My lunch today: First, some 5th grade girls asked if could supervise indoor recess to play volleyball. We ended up with 18 students quickly organizing to set up nets, make teams, and get a wonderfully co-operative game going in which they cheered each other, gave multiple tries for servers, laughed, danced, and insisted that I play too. As they willingly put the equipment away at the end, the grade 7/8 boys asked me for an emergency meeting. Crowded into my “Cloudforest” office, they proposed with remarkably straight faces that we organize a multi-block Nerf gun battle. “Teachers could patrol in cars to make sure it’s safe, we’d get exercise, and we could bring our own guns so it wouldn’t cost anything,” they reasoned. When I asked, “Just which part of that idea do you think our Friends School could say ‘Yes’ to?”, they laughed and promised to come back with a more reasonable proposal.

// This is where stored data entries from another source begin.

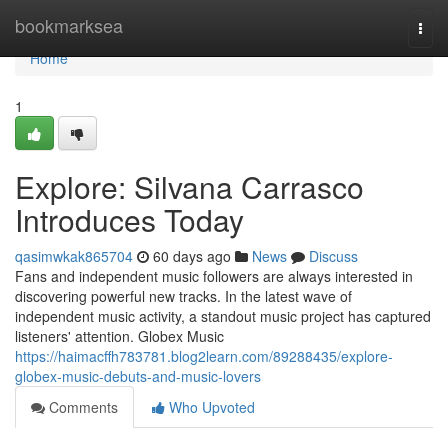
Home
bookmarksea
Togg
navi
Home
1
Explore: Silvana Carrasco
Introduces Today
qasimwkak865704
60 days ago
News
Discuss
Fans and independent music followers are always interested in
discovering powerful new tracks. In the latest wave of
independent music activity, a standout music project has captured
listeners' attention. Globex Music
https://haimacffh783781.blog2learn.com/89288435/explore-
globex-music-debuts-and-music-lovers
Comments
Who Upvoted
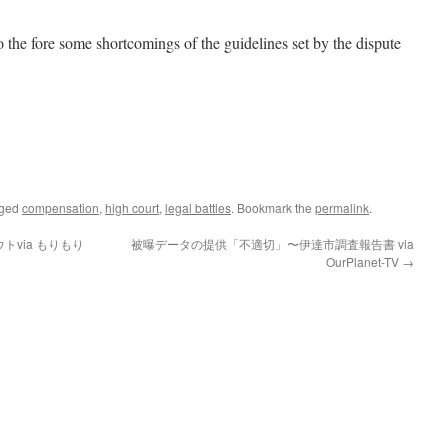
 the fore some shortcomings of the guidelines set by the dispute
gged
compensation
,
high court
,
legal battles
. Bookmark the
permalink
.
via もりもり
被曝データの提供「不適切」〜伊達市調査報告書 via
OurPlanet-TV
→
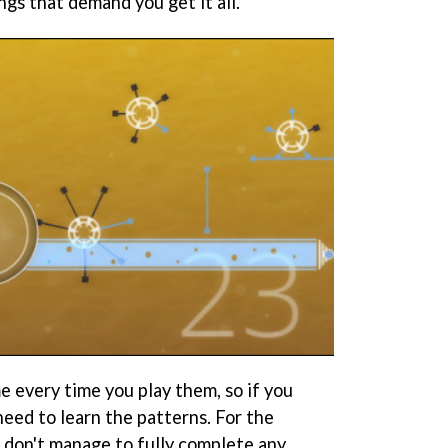
ings that demand you get it all.
e every time you play them, so if you
eed to learn the patterns. For the
I don't manage to fully complete any.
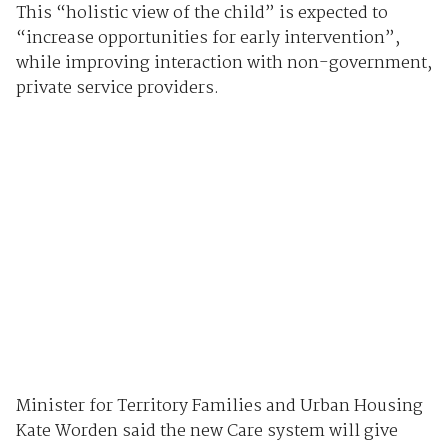
This “holistic view of the child” is expected to
“increase opportunities for early intervention”,
while improving interaction with non-government,
private service providers.
Minister for Territory Families and Urban Housing
Kate Worden said the new Care system will give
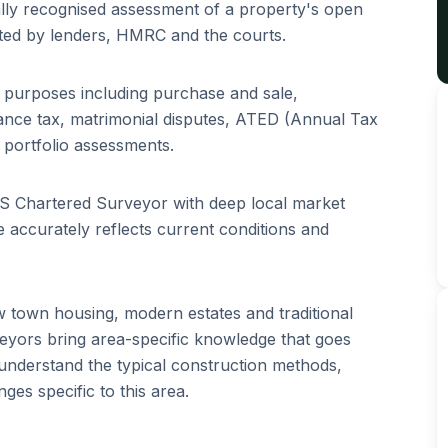
ally recognised assessment of a property's open
ted by lenders, HMRC and the courts.
f purposes including purchase and sale,
tance tax, matrimonial disputes, ATED (Annual Tax
portfolio assessments.
ICS Chartered Surveyor with deep local market
 accurately reflects current conditions and
 town housing, modern estates and traditional
yors bring area-specific knowledge that goes
understand the typical construction methods,
es specific to this area.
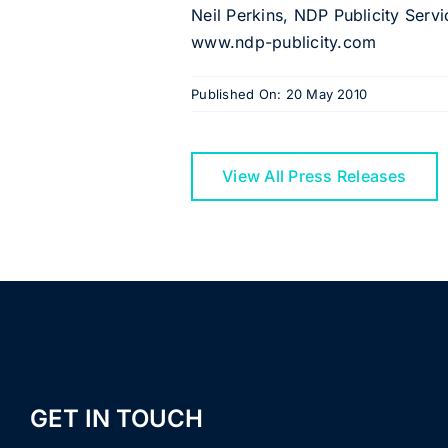
Neil Perkins, NDP Publicity Serv
www.ndp-publicity.com
Published On: 20 May 2010
View All Press Releases
GET IN TOUCH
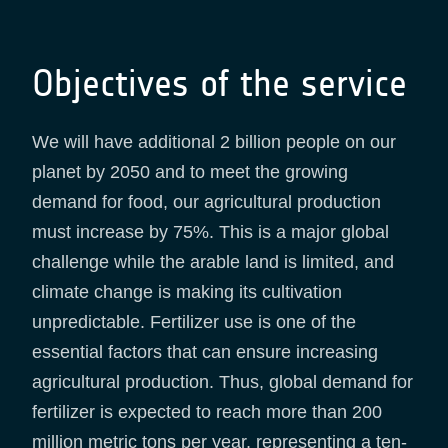
Objectives of the service
We will have additional 2 billion people on our
planet by 2050 and to meet the growing
demand for food, our agricultural production
must increase by 75%. This is a major global
challenge while the arable land is limited, and
climate change is making its cultivation
unpredictable. Fertilizer use is one of the
essential factors that can ensure increasing
agricultural production. Thus, global demand for
fertilizer is expected to reach more than 200
million metric tons per year, representing a ten-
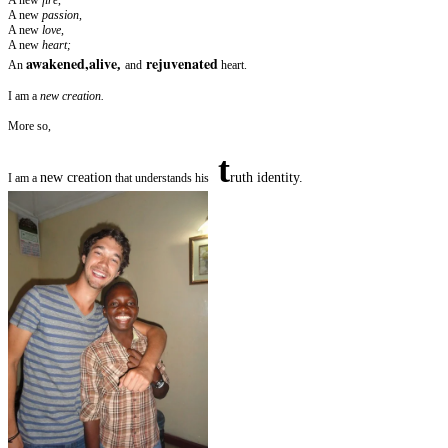
A new
passion,
A new
love,
A new
heart;
awakened,alive
rejuvenated
,
An
and
heart.
I am a
new creation.
More so,
t
new creation
ruth identity.
I am a
that understands his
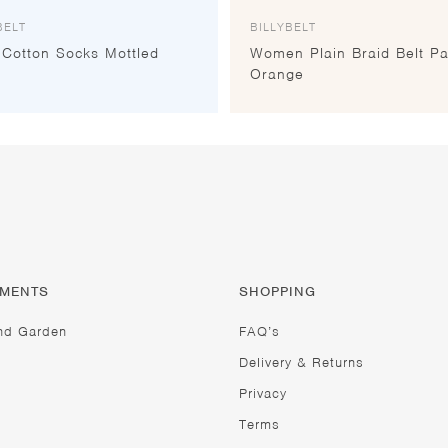
BELT
BILLYBELT
 Cotton Socks Mottled
Women Plain Braid Belt Pa
e
Orange
TMENTS
SHOPPING
nd Garden
FAQ’s
Delivery & Returns
Privacy
Terms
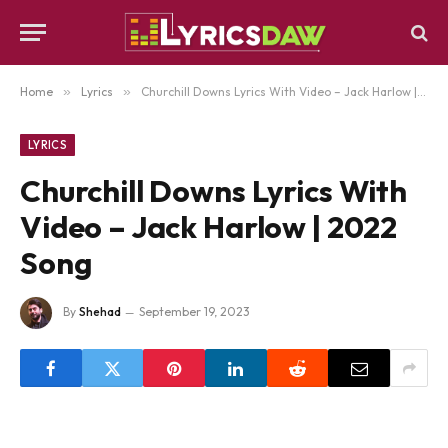
Home
»
Lyrics
»
Churchill Downs Lyrics With Video – Jack Harlow | 2022 Song
LYRICS
Churchill Downs Lyrics With
Video – Jack Harlow | 2022
Song
By
Shehad
September 19, 2023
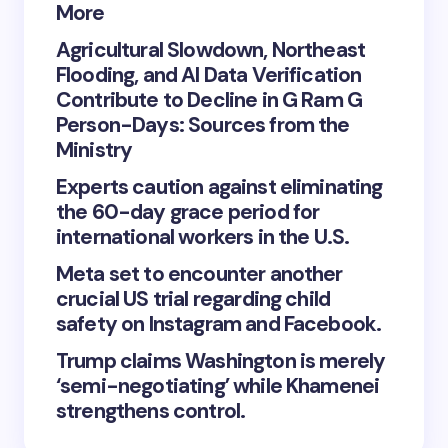
More
Agricultural Slowdown, Northeast
Flooding, and AI Data Verification
Contribute to Decline in G Ram G
Person-Days: Sources from the
Ministry
Experts caution against eliminating
the 60-day grace period for
international workers in the U.S.
Meta set to encounter another
crucial US trial regarding child
safety on Instagram and Facebook.
Trump claims Washington is merely
‘semi-negotiating’ while Khamenei
strengthens control.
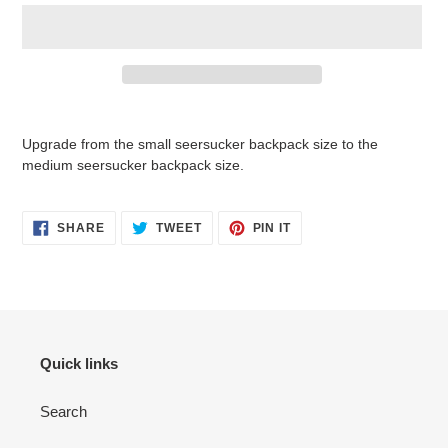
Adding
product
Upgrade from the small seersucker backpack size to the
to
medium seersucker backpack size.
your
cart
SHARE
TWEET
PIN
SHARE
TWEET
PIN IT
ON
ON
ON
FACEBOOK
TWITTER
PINTEREST
Quick links
Search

I’m still laughing as I write this, and also happy about how it speaks to our Quaker values and progressive education approach. Our students are self-organizing, creative, they support each other, believe that they can approach their head of school, and know that they will be heard and respected even if I don’t agree with them.

This lunchtime experience ties into the piece I had already started writing for today, involving Vision and the community surveys. One parent shared, “I am excited to see Rick start to implement his vision for the school. I don’t fully have a sense of what he sees for the school yet, but am optimistic.”

My short answer is that I did not come here with a specific vision for the school. That’s not to say I didn’t have hopes and leanings, but rather that I respect the 30 years of culture and growth that I have stepped into, and the team of teachers/staff/parents/students I am blessed to work with. My goals for the first year – endorsed by the School Committee – are not to shake up the community, but rather:

1. Build Relationships: My capacity to lead this community is directly related to trust and mutual understanding. I have strived to get to know all stakeholders in a meaningful way through 1:1 meetings with parents and community members, lunches with students, participation in events, and sometimes an impromptu volleyball game or gently redirecting a passionate 8th grade initiative.

2. Nurture Culture and Stability: This is a community that needs time to breathe, rebuild trust, and believe we’re together. We need stable leadership, healthy re-enrollment, shared vision, renewed energy. The feedback from the survey shows that we are moving together in the right direction. I am here for the long-haul, and so honored to be doing this in partnership with you all.

3. Learn about FSMN: Like any organically-grown community, Friends School of Minnesota has a healthy set of quirks, special ways, history and culture. Everyone has shown remarkable patience and support to help me learn the ropes and understand the Why’s behind the What’s.

4. Enact the Strategic Plan: I arrived at the tail-end of a highly collaborative process to gather input and vision. We have turned that into an initial 2-year plan to deepen our capacity in (1) Equity, (2) Learning Differences, (3) Quaker Identity and (4) Advancement. Over the next year and a half you will see more active work and reporting-back on these four “pillars.” And despite my opening promise to not bring in changes too quickly, we have already made some rather bold moves in these areas, such as:

  • Created a new Learning Specialist position, and increased T.A. hours
  • Hired equity consultants who are already deep into an equity audit
  • Increased financial aid by 34%.
  • Created an Alumni Relations position and expanded Friends Circle into a quarterly publication to engage our wide community of friends.
  • Initiated a community survey to truly hear everyone’s voices and work together.

When we sent out mid-year surveys, we did it in full knowledge that this is a community with a lot to say, and (thankfully) not afraid to say it. In both quantity and quality, I’m very happy to report back that you did not fail us! The School Committee and I have been working hard to process all the amazing feedback, and we look forward to the parent evening (Tuesday, Mar.19, 6:30-8pm) where we can share the results and start working together to address some of the ideas brought forward.

I am so thankful for the heartfelt messages of support for me in my first year with FSMN, and equally for the many good suggestions for ways to strengthen the school and my role in it. While I have been focused primarily on the above 4 goals and finding my feet on this new ground, this feedback gives me some direction for where to lift my eyes as we move forward together.

I’ll close with one of many parent comments that warms my heart, reflecting a compassionate understanding of the time it takes for us to move into this work together, and our shared commitment to get there together: “I’m feeling like I could really learn to trust you.”